Gurubesar Ilmu Politik Universitas Indonesia, Prof Valina Singka Subekti menjelaskan, Pasal 8 ayat (2) PKPU Nomor 10 Tahun 2023 mencerminkan kemunduran.
Sebab dalam peraturan-peraturan KPU sebelumnya, Undang-Undang Pemilihan Umum, berbagai undang-undang terkait lainnya, dan Undang-Undang Dasar Negara Republik Indonesia 1945 telah menjamin keterwakilan perempuan untuk dipilih saat pemilihan umum. Yaitu melalui penetapan kuota paling sedikit 30 persen dalam pencalonan anggota legislatif.
"Saya kira (KPU) itu diuji, dan KPU harus lulus ujian. Jangan sampai tidak lolos ujian. Kita sama-sama mendorong KPU untuk percaya diri tetap jalan merevisi PKPU Nomor 10 Tahun 2023 Pasal 8 itu. Ini sudah menjadi komitmen nasional mengenai keterwakilan perempuan, 30 persen itu," kata Prof Valina saat menyampaikan pernyataan sikap bersama Masyarakat Peduli Keterwakilan Perempuan di Jakarta, Minggu (21/5), yang disiarkan kanal YouTube Perludem, Senin (22/5).
"KPU harus mematuhi konstitusi, undang-undang, dan mendengar aspirasi masyarakat, karena pada dasarnya penyelenggara pemilu itu melayani masyarakat, melayani voters," sambungnya.
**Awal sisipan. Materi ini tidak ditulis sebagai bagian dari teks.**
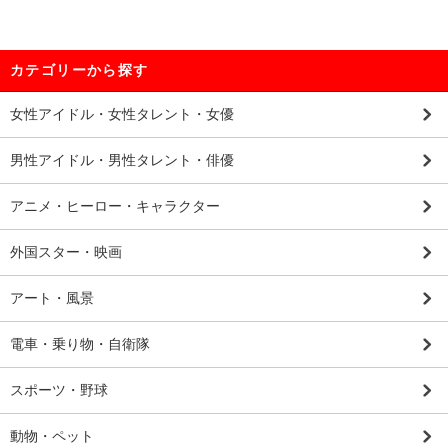
カテゴリーから探す
女性アイドル・女性タレント・女優
男性アイドル・男性タレント・俳優
アニメ・ヒーロー・キャラクター
外国スター・映画
アート・風景
電車・乗り物・自衛隊
スポーツ・野球
動物・ペット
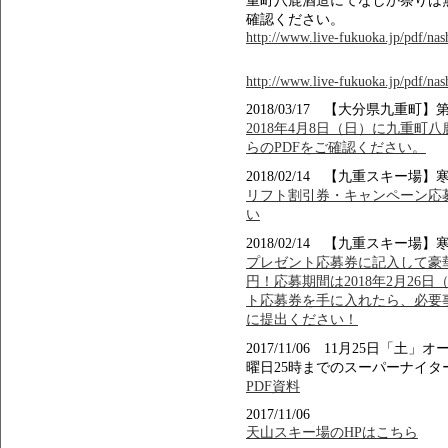
重町八鹿酒造にてなしか祭りは
確認ください。
http://www.live-fukuoka.jp/pdf/na
http://www.live-fukuoka.jp/pdf/na
2018/03/17 【大分県九重町
2018年4月8日（日）に九重町
らのPDFをご確認ください。
2018/02/14 【九重スキ
リフト割引券・キャンペーン応募
い
2018/02/14 【九重スキ
プレゼント応募券に記入して豪華賞品
円！応募期間は2018年2月26
ト応募券を手に入れたら、必要
に提出ください！
2017/11/06 11月25日
曜日25時までのスーパーナイタ
PDF資料
2017/11/06
天山スキー場のHPはこちら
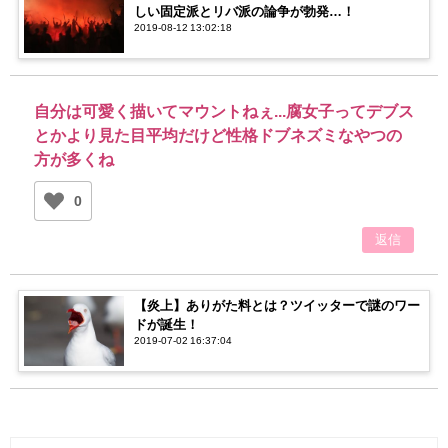
しい固定派とリバ派の論争が勃発…！
2019-08-12 13:02:18
自分は可愛く描いてマウントねぇ...腐女子ってデブス
とかより見た目平均だけど性格ドブネズミなやつの
方が多くね
0
返信
【炎上】ありがた料とは？ツイッターで謎のワー
ドが誕生！
2019-07-02 16:37:04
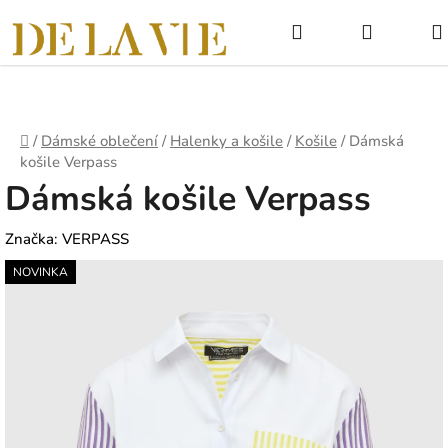
Přejít
Hledat
NÁKUPNÍ
na
obsah
KOŠÍK
Domů
/
Dámské oblečení
/
Halenky a košile
/
Košile
/
Dámská
košile Verpass
Dámská košile Verpass
Značka:
VERPASS
NOVINKA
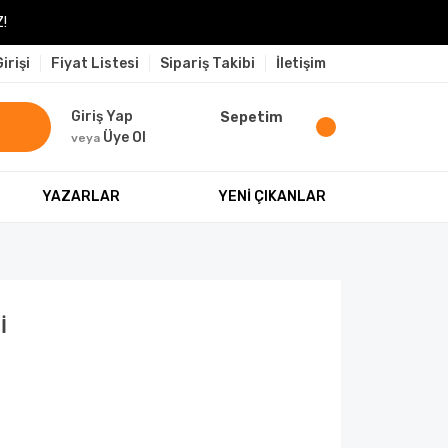
!
irişi
Fiyat Listesi
Sipariş Takibi
İletişim
Giriş Yap
Sepetim
Üye Ol
veya
YAZARLAR
YENİ ÇIKANLAR
İ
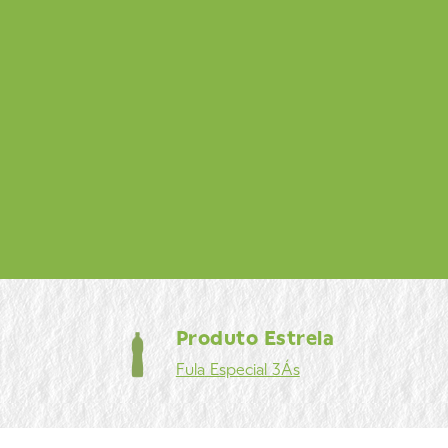
Produto Estrela
Fula
Especial 3Ás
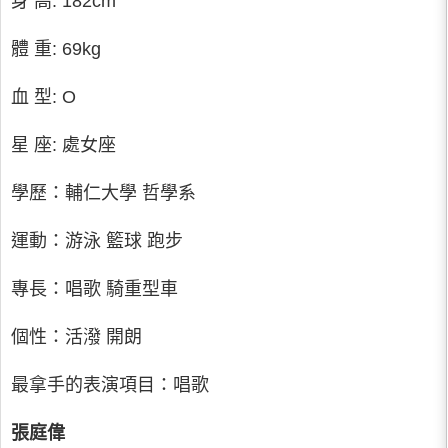
身 高: 182cm
體 重: 69kg
血 型: O
星 座: 處女座
學歷：輔仁大學 哲學系
運動：游泳 籃球 跑步
專長：唱歌 騎重型車
個性：活潑 開朗
最拿手的表演項目：唱歌
張庭偉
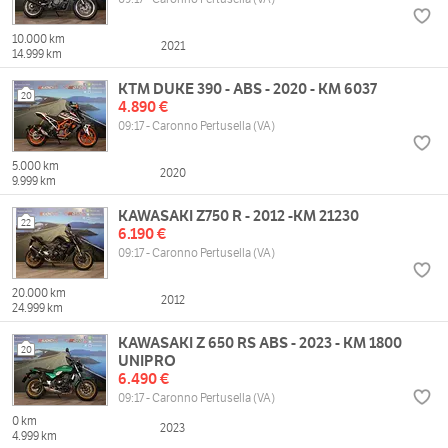
10.000 km
2021
14.999 km
KTM DUKE 390 - ABS - 2020 - KM 6037
20
4.890 €
09:17 - Caronno Pertusella (VA)
5.000 km
2020
9.999 km
KAWASAKI Z750 R - 2012 -KM 21230
22
6.190 €
09:17 - Caronno Pertusella (VA)
20.000 km
2012
24.999 km
KAWASAKI Z 650 RS ABS - 2023 - KM 1800
20
UNIPRO
6.490 €
09:17 - Caronno Pertusella (VA)
0 km
2023
4.999 km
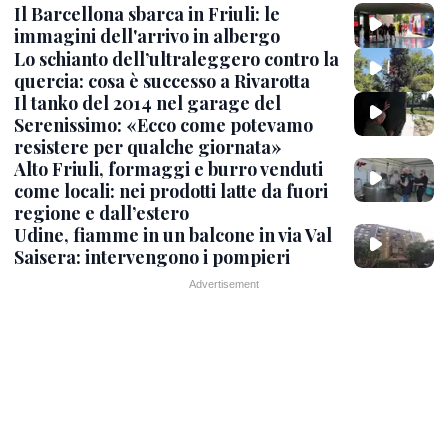
Il Barcellona sbarca in Friuli: le
immagini dell'arrivo in albergo
Lo schianto dell’ultraleggero contro la
quercia: cosa è successo a Rivarotta
Il tanko del 2014 nel garage del
Serenissimo: «Ecco come potevamo
resistere per qualche giornata»
Alto Friuli, formaggi e burro venduti
come locali: nei prodotti latte da fuori
regione e dall’estero
Udine, fiamme in un balcone in via Val
Saisera: intervengono i pompieri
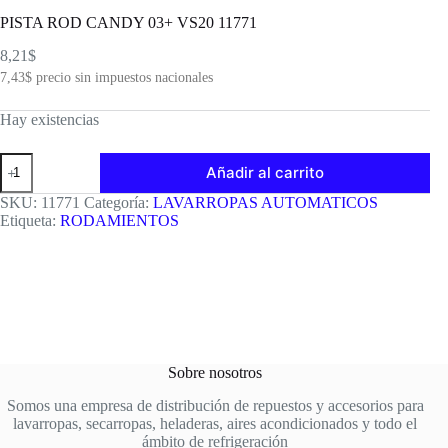
PISTA ROD CANDY 03+ VS20 11771
8,21
$
7,43
$
precio sin impuestos nacionales
Hay existencias
PISTA
Añadir al carrito
ROD
CANDY
SKU:
11771
Categoría:
LAVARROPAS AUTOMATICOS
03+
Etiqueta:
RODAMIENTOS
VS20
11771
cantidad
Sobre nosotros
Somos una empresa de distribución de repuestos y accesorios para
lavarropas, secarropas, heladeras, aires acondicionados y todo el
ámbito de refrigeración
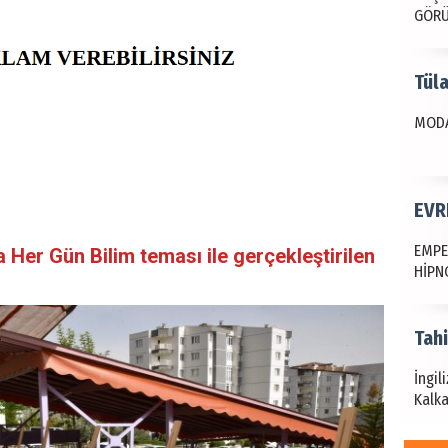
GÖR
Tül
MODA
EVR
EMPE
Her Gün Bilim teması ile gerçekleştirilen
HİPN
Tah
İngil
Kalka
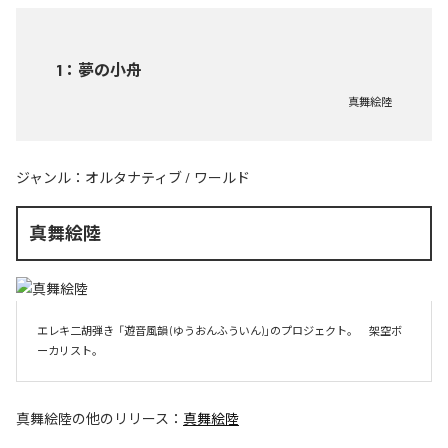
1
：
夢の小舟
真舞絵陸
ジャンル：
オルタナティブ
/
ワールド
真舞絵陸
エレキ二胡弾き  「遊音風韻 (ゆうおんふういん)」のプロジェクト。　架空ボ
ーカリスト。
真舞絵陸
の他のリリース：
真舞絵陸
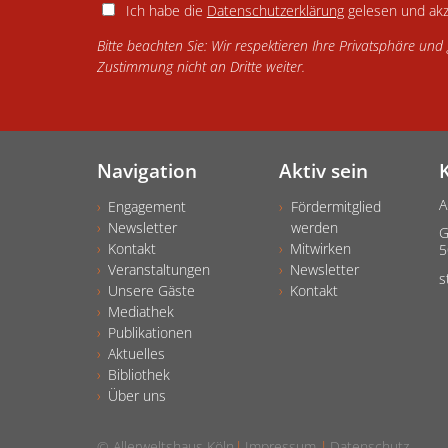
Ich habe die
Datenschutzerklärung
gelesen und akz
Bitte beachten Sie: Wir respektieren Ihre Privatsphäre un
Zustimmung nicht an Dritte weiter.
Navigation
Aktiv sein
A
Engagement
Fördermitglied
Newsletter
werden
G
Kontakt
Mitwirken
5
Veranstaltungen
Newsletter
s
Unsere Gäste
Kontakt
Mediathek
Publikationen
Aktuelles
Bibliothek
Über uns
© Allerweltshaus Köln
Impressum
Datenschutz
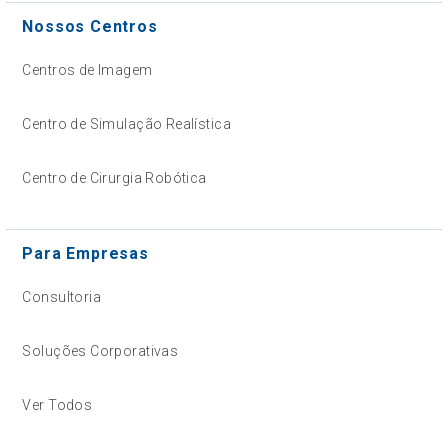
Nossos Centros
Centros de Imagem
Centro de Simulação Realística
Centro de Cirurgia Robótica
Para Empresas
Consultoria
Soluções Corporativas
Ver Todos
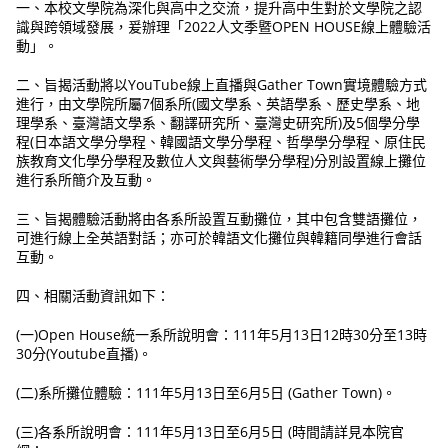
一、本校文學院為深化與高中之交流，提升高中生對於文學院之認
識與跨領域發展，爰辦理「2022人文季暨OPEN HOUSE線上體驗活
動」。
二、旨揭活動將以YouTube線上直播與Gather Town實境體驗方式
進行，由文學院所屬7個系所(國文學系、英語學系、歷史學系、地
理學系、臺灣語文學系、翻譯研究所、臺灣史研究所)及5個學分學
程(日本語文學分學程、韓國語文學分學程、哲學學分學程、原住民
族教育文化學分學程及數位人文與藝術學分學程)分別設置線上攤位
進行系所簡介及互動。
三、旨揭體驗活動將由各系所設置互動攤位，其中包含雙語攤位，
可進行線上全英語對話；亦可於韓語文化攤位與韓籍同學進行會話
互動。
四、相關活動資訊如下：
(一)Open House統一系所說明會：111年5月13日12時30分至13時
30分(Youtube直播)。
(二)系所攤位體驗：111年5月13日至6月5日 (Gather Town)。
(三)各系所說明會：111年5月13日至6月5日 (時間請詳見本院官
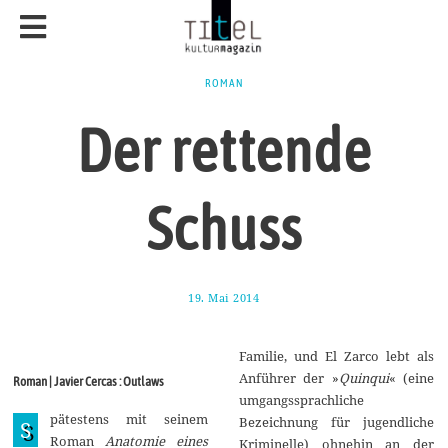
ROMAN
Der rettende
Schuss
19. Mai 2014
2
7
.
M
Familie, und El Zarco lebt als
a
i
Anführer der »
Quinqui
« (eine
Roman | Javier Cercas : Outlaws
2
umgangssprachliche
0
pätestens mit seinem
1
Bezeichnung für jugendliche
S
4
Roman
Anatomie eines
Kriminelle) ohnehin an der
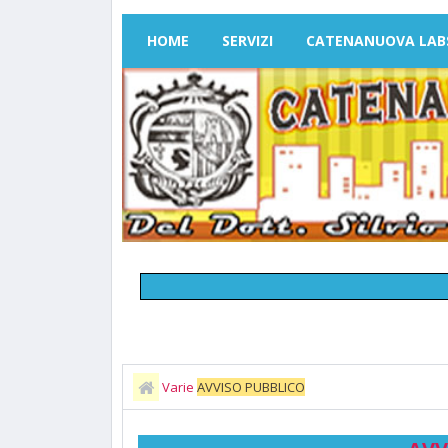
HOME
SERVIZI
CATENANUOVA LAB
Varie
AVVISO PUBBLICO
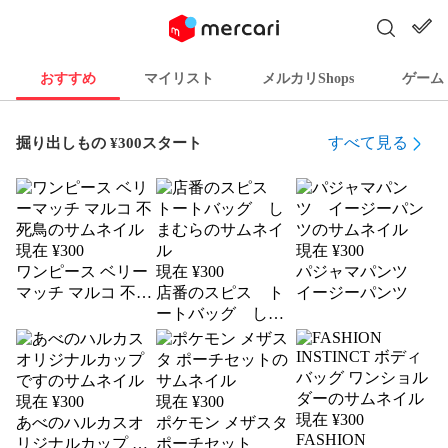
おすすめ
マイリスト
メルカリShops
ゲーム
すべて見る
掘り出しもの ¥300スタート
現在 ¥
300
現在 ¥
300
ワンピース ベリー
現在 ¥
300
パジャマパンツ
マッチ マルコ 不死
店番のスピス ト
イージーパンツ
鳥
ートバッグ しま
むら
現在 ¥
300
現在 ¥
300
現在 ¥
300
あべのハルカスオ
ポケモン メザスタ
FASHION
リジナルカップ で
ポーチセット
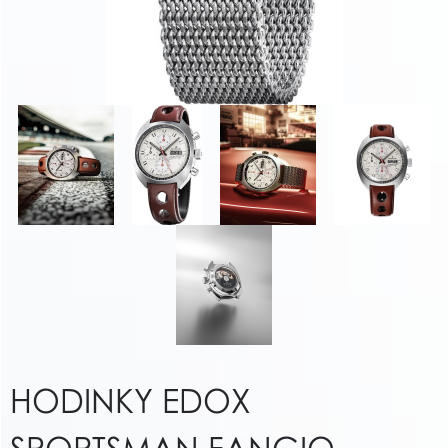
HODINKY EDOX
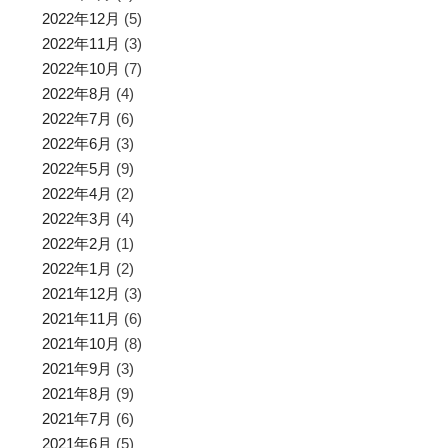
2022年12月
(5)
2022年11月
(3)
2022年10月
(7)
2022年8月
(4)
2022年7月
(6)
2022年6月
(3)
2022年5月
(9)
2022年4月
(2)
2022年3月
(4)
2022年2月
(1)
2022年1月
(2)
2021年12月
(3)
2021年11月
(6)
2021年10月
(8)
2021年9月
(3)
2021年8月
(9)
2021年7月
(6)
2021年6月
(5)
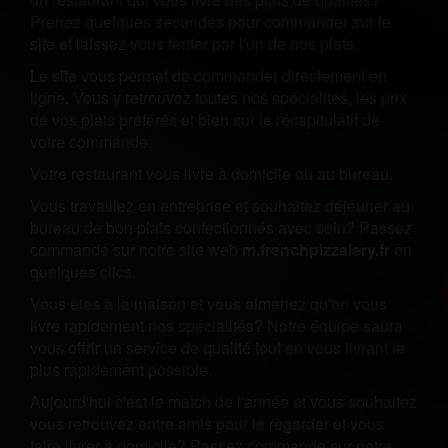
Prenez quelques secondes pour commander sur le
site et laissez vous tenter par l'un de nos plats.
Le site vous permet de commander directement en
ligne. Vous y retrouvez toutes nos spécialités, les prix
de vos plats préférés et bien sur le récapitulatif de
votre commande.
Votre restaurant vous livre à domicile ou au bureau.
Vous travaillez en entreprise et souhaitez déjeuner au
bureau de bon plats confectionnés avec soin? Passez
commande sur notre site web
m.frenchpizzalery.fr
en
quelques clics.
Vous êtes à la maison et vous aimeriez qu'on vous
livre rapidement nos spécialités? Notre équipe saura
vous offrir un service de qualité tout en vous livrant le
plus rapidement possible.
Aujourd'hui c'est le match de l'année et vous souhaitez
vous retrouvez entre amis pour le regarder et vous
faire livrer à domicile? Passez commande sur notre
Wacana revisi PKPU Nomor 10/2023 menuai polemik menyusul perbedaan sikap antara pemerintah, Komisi II DPR RI, dan lembaga penyelenggara pemilu mengenai perbaikan beberapa pasal dalam peraturan tersebut.
KPU bersama Badan Pengawas Pemilu (Bawaslu) dan Dewan Kehormatan Penyelenggara Pemilu (DKPP) sepakat merevisi PKPU No 10/2023 terutama Pasal 8 ayat (2). Namun, Komisi II DR RI saat RDP bersama KPU, Bawaslu, DKPP, dan Kementerian Dalam Negeri, berpandangan tidak perlu merevisi PKPU No 10/2023.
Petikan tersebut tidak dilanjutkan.